Dopo la sfortunata parentesi a Livorno, Giannichedda inizia la carriera di allenatore: “Mi chiamò Sacchi per entrare nel club Italia. Allenare i giovani ti aiuta tanto perché puoi farli crescere e fargli capire come affrontare questo lavoro”. Fare l’allenatore vuol dire proporre qualcosa di nuovo: “ A me piace confrontarmi con i miei giocatori per farli crescere. Cerco sempre di proporre qualcosa di nuovo perché credo che se proponi qualcosa di nuovo loro ti danno qualcosa in più”.
Finora tre esperienze diverse ma simili tra loro, per Giannichedda, identificato come l’uomo giusto nel posto sbagliato: “L’anno con la Racing Roma è stato molto importante. Stavamo costruendo qualcosa di buono per far crescere tanti ragazzi, poi dipende tutto da con che aspettative si parte e come queste si modificano durante l’anno”. Poi Viterbo, un’occasione finita male, o forse mai iniziata: “Era una buonissima squadra e per me fu una vera e propria scommessa. Quando sono arrivato si giocava ogni tre giorni, era difficile entrare nella testa dei calciatori, avendo queste sensazioni le ho comunicate e sono andato via”.

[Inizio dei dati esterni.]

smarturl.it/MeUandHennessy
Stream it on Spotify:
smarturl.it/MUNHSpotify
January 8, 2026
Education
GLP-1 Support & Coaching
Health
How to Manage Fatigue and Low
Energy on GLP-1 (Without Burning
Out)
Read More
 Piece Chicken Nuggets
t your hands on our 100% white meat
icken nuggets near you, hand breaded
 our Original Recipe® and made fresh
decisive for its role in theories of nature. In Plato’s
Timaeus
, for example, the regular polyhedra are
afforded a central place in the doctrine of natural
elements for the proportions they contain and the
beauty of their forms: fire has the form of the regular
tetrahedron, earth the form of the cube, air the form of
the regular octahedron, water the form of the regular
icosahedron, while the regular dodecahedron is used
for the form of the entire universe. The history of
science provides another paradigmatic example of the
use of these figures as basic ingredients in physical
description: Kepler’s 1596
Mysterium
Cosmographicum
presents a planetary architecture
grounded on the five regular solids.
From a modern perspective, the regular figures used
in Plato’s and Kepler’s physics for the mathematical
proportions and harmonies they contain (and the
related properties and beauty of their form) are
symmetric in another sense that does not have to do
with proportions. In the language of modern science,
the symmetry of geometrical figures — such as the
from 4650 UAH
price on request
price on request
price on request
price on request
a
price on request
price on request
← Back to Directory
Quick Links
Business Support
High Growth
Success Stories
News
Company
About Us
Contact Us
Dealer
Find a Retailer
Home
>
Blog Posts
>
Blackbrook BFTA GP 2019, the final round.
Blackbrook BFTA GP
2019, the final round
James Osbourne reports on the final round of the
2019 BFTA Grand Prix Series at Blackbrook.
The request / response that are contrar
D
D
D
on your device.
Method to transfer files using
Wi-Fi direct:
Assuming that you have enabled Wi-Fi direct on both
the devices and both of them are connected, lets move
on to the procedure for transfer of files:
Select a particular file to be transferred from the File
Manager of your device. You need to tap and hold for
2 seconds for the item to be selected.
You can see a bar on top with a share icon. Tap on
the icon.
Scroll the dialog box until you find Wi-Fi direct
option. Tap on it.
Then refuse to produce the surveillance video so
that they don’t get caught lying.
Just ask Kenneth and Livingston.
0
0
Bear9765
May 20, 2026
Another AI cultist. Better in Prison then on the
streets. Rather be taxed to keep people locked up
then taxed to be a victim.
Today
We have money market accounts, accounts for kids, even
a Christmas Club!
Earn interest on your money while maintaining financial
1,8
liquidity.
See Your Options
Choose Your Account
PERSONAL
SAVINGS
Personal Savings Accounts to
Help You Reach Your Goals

Ultima esperienza ma la più dolorosa con il Pro Piacenza: “E’ stata un’esperienza che mi ha insegnato tanto. Si era creata un’alchimia tra squadra staff e allenatore molto bella. Potevamo fare un bel percorso insieme. Finché abbiamo avuto la possibilità di fare calcio eravamo primi in classifica, poi non è stato più calcio”. Giannichedda ci tiene a sottolineare il rapporto con i suoi ragazzi: “Sono sempre stato al loro fianco. Quando non si parla più di calcio, ma di altro la testa va altrove e a me questo non piace. Quando sono andato via ho ricevuto messaggi di stima e affetto”.
L'ex Pro Piacenza, sa dove identificare questo problema, che non appartiene solo alla Serie C: “Quando si danno degli obiettivi ad inizio stagione non possono essere cambiati in corso. Pagano sempre gli allenatori. In Italia bisognerebbe dare più tempo ai progetti invece di volere tutto e subito”. Obiettivi? Adesso mi aggiorno guardo partite. Il calcio è la mia vita. Spero, presto, di poter diventare l’uomo giusto al posto giusto.
Giannichedda ci saluta, e ci riaccompagna alla stazione, stavolta non c’è Ligabue in sottofondo, ma fa lo stesso. Lo ringraziamo, perché le persone perbene vanno sempre al di là dei risultati e della sfortuna.